- [Source document]
*** Block opens ***

Comparative bioavailability of two oral metamizole formulations. Influence of the acetylation phenotype.

The bioavailability of the four metabolites of metamizole (CAS 68-89-3), 4-methyl-amino-antipyrine (4-MAA), 4-formyl-amino-antipyrine (4-FAA), 4-amino-antipyrine (4-AA) and 4-acetyl-amino-antipyrine (4-AcAA) was compared after oral administration of a test (Analgin) and a reference formulation, both containing 1 g of metamizole. The study was conducted in 12 healthy volunteers according to an open, randomized, cross-over design. The geometric mean of the area under the serum concentration-time curves (AUC) of 4-MAA for the test formulation was 87.61 (57.58-133.30) micrograms.h/ml and was similar to that for the reference formulation (86.83; 53.86-139.92 micrograms.h/ml). No statistically significant differences between test and reference formulation were found with respect to the rate of absorption (Cmax, tmax, 100 Cmax/AUC) of 4-MAA. For 4-FAA, 4-AA and 4-AcAA, the 90% confidence intervals of the bioavailability parameters lay also within the bioequivalence ranges. Four of the subjects were rapid and eight were slow acetylators. No differences were found between slow and rapid acetylators in the bioavailability of 4-MAA, the pharmacologically active metabolite of metamizole.

*** Block closes ***

- [Collected data]
*** Block opens ***

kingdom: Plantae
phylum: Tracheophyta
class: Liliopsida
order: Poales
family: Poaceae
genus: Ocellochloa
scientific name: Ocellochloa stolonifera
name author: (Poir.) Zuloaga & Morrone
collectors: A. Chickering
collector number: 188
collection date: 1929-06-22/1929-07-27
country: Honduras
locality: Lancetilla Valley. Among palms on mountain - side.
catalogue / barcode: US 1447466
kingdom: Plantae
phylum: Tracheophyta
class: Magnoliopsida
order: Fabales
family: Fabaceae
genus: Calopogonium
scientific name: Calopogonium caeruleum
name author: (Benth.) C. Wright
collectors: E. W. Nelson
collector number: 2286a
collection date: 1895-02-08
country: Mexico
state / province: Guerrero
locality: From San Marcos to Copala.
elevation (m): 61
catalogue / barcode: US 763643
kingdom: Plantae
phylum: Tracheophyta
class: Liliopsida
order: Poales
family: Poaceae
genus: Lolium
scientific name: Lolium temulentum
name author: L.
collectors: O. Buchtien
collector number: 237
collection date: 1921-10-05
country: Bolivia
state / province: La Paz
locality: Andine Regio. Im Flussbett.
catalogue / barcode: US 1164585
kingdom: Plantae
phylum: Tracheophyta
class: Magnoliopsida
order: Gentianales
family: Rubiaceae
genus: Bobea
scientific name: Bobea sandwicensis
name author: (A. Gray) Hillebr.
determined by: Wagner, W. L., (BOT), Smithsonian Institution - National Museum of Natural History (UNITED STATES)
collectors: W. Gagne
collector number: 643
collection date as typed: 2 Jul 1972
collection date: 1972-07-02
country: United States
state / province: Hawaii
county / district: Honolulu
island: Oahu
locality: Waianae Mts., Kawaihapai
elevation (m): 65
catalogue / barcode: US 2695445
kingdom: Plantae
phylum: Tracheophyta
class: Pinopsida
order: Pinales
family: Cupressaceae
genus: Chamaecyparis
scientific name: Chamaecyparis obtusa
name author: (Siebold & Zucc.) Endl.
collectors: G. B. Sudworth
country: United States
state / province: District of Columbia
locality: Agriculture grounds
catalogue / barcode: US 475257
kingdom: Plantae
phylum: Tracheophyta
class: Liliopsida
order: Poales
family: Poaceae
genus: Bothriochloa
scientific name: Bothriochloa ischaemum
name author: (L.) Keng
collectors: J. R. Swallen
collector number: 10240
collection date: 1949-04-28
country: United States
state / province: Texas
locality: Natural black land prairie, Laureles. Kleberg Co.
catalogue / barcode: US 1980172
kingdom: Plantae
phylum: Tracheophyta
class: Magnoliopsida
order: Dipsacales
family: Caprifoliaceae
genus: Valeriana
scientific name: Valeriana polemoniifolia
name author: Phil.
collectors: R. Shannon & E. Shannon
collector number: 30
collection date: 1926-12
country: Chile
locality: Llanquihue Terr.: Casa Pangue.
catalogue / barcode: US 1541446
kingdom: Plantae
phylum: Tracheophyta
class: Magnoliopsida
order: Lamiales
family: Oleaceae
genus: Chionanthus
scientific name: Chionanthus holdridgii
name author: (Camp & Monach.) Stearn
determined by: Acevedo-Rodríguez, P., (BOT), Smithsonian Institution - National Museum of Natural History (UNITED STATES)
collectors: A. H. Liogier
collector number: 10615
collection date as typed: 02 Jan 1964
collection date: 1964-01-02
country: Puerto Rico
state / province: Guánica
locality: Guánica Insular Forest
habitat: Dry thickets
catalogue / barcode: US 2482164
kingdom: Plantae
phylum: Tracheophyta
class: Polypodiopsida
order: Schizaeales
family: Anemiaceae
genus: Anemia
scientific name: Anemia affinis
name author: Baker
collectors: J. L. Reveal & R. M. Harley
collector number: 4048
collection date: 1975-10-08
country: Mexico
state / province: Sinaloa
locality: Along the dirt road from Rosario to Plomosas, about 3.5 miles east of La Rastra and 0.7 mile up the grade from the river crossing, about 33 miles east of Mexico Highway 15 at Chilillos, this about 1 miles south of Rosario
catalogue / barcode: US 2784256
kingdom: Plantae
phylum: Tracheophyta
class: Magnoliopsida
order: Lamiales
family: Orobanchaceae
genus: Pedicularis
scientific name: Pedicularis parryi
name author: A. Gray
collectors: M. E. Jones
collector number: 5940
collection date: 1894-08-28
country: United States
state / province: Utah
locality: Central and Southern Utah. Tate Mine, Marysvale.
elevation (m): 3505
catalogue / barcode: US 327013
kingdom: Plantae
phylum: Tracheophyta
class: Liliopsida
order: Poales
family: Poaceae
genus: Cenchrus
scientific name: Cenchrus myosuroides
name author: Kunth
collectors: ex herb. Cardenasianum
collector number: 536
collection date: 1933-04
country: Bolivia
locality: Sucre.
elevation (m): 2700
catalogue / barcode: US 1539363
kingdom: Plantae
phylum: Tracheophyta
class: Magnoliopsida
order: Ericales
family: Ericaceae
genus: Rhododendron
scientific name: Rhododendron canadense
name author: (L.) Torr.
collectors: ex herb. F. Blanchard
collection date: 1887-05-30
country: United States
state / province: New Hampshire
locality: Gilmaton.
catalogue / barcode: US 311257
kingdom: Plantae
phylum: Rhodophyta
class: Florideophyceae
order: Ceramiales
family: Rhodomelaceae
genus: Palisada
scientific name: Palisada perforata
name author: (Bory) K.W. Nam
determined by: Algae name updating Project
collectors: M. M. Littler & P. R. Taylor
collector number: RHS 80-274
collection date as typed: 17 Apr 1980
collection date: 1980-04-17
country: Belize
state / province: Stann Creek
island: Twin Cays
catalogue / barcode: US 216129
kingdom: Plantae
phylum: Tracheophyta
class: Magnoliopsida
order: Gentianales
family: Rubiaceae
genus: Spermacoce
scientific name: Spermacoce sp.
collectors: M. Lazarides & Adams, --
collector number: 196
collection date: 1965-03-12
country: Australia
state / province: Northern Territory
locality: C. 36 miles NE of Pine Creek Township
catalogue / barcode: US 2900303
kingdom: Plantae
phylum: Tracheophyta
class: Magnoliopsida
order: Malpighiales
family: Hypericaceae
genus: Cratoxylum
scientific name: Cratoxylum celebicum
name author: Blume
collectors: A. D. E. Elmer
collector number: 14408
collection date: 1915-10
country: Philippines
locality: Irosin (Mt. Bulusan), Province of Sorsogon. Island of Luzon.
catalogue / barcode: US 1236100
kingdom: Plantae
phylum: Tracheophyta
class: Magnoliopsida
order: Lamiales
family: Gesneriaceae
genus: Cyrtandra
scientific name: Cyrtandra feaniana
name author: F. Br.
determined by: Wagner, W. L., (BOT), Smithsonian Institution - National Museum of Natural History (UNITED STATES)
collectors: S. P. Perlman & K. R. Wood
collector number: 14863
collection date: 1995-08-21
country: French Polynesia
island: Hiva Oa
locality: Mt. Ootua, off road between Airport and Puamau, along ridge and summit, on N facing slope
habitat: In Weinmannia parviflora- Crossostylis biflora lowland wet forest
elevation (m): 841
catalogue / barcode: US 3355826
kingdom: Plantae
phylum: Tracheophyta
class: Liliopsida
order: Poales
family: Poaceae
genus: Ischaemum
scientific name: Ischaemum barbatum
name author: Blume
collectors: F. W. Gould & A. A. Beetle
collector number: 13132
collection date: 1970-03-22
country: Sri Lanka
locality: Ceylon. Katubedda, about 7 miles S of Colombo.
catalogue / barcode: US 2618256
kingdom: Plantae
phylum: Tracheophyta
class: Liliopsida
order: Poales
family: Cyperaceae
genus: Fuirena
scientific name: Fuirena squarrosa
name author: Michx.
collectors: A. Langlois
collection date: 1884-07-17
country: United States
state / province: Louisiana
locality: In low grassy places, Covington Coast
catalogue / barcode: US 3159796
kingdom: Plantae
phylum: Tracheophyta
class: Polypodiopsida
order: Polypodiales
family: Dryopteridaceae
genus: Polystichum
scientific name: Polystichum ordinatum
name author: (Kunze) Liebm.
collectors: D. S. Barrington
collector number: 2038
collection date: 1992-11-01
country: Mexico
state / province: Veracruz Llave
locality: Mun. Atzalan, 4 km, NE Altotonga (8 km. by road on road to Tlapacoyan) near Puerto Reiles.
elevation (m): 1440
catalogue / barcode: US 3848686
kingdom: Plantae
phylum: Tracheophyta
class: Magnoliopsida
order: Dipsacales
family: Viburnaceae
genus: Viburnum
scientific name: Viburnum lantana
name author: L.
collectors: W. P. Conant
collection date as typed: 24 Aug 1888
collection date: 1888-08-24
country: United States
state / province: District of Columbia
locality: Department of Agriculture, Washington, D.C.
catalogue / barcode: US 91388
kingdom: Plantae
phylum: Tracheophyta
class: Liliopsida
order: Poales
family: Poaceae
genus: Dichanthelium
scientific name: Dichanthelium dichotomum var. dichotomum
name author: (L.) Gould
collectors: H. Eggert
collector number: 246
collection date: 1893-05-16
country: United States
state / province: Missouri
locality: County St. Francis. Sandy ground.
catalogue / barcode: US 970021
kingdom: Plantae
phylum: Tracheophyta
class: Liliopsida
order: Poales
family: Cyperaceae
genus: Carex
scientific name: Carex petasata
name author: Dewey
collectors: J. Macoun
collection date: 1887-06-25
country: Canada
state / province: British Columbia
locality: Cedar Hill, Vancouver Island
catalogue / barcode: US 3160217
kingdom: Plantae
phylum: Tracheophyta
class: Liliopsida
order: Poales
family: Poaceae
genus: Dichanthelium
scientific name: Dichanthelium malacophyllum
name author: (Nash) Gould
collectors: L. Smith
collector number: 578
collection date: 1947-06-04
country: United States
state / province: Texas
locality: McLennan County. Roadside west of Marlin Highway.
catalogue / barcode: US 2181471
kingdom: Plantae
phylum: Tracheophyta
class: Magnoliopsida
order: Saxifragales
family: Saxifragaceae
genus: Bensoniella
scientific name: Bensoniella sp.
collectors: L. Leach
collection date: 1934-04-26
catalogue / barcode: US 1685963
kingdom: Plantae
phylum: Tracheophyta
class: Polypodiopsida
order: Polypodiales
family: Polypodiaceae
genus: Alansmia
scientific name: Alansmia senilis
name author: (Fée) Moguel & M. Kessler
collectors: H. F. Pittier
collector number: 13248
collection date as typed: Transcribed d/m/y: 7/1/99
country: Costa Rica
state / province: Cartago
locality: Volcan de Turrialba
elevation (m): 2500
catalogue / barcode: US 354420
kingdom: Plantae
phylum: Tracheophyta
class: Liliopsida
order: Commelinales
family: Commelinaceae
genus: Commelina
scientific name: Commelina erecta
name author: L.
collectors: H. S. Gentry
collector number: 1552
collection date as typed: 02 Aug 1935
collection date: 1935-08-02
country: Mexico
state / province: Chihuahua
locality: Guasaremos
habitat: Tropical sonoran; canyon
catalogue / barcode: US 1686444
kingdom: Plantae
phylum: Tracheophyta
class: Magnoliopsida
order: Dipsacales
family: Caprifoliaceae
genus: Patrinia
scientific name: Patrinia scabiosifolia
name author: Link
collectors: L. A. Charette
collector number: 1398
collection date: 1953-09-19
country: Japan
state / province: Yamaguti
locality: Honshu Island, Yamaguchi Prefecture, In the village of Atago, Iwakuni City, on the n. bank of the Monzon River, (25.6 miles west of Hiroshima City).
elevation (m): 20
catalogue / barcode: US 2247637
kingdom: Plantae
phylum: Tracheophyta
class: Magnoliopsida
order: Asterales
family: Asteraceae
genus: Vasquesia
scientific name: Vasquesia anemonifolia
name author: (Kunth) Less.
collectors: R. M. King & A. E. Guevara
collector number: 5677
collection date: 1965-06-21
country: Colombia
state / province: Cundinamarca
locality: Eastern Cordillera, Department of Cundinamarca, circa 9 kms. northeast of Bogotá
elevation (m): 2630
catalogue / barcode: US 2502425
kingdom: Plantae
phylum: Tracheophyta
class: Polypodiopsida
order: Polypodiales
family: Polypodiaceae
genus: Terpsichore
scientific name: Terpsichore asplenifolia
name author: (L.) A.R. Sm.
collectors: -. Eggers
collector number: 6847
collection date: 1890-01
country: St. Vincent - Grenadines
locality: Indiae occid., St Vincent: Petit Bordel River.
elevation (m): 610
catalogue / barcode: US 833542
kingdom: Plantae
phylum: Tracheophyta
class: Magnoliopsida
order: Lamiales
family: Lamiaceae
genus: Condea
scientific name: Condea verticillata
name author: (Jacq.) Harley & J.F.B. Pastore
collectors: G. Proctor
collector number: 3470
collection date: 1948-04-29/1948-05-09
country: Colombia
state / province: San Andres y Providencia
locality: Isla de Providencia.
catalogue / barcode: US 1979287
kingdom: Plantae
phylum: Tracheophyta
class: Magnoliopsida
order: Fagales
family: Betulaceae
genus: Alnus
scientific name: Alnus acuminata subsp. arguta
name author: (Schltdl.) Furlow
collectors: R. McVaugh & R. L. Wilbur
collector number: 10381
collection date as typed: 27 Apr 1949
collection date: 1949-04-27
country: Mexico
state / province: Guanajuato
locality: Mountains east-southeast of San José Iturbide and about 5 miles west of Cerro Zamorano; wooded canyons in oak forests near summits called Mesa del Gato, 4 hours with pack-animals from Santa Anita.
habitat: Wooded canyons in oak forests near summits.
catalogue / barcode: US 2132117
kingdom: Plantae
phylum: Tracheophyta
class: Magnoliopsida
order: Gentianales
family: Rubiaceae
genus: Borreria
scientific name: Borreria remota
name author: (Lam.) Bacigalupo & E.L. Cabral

*** Block closes ***

- [Task details] Reproduce the full text on metamizole bioavailability word for word.

- [Reply]
Comparative bioavailability of two oral metamizole formulations. Influence of the acetylation phenotype.

The bioavailability of the four metabolites of metamizole (CAS 68-89-3), 4-methyl-amino-antipyrine (4-MAA), 4-formyl-amino-antipyrine (4-FAA), 4-amino-antipyrine (4-AA) and 4-acetyl-amino-antipyrine (4-AcAA) was compared after oral administration of a test (Analgin) and a reference formulation, both containing 1 g of metamizole. The study was conducted in 12 healthy volunteers according to an open, randomized, cross-over design. The geometric mean of the area under the serum concentration-time curves (AUC) of 4-MAA for the test formulation was 87.61 (57.58-133.30) micrograms.h/ml and was similar to that for the reference formulation (86.83; 53.86-139.92 micrograms.h/ml). No statistically significant differences between test and reference formulation were found with respect to the rate of absorption (Cmax, tmax, 100 Cmax/AUC) of 4-MAA. For 4-FAA, 4-AA and 4-AcAA, the 90% confidence intervals of the bioavailability parameters lay also within the bioequivalence ranges. Four of the subjects were rapid and eight were slow acetylators. No differences were found between slow and rapid acetylators in the bioavailability of 4-MAA, the pharmacologically active metabolite of metamizole.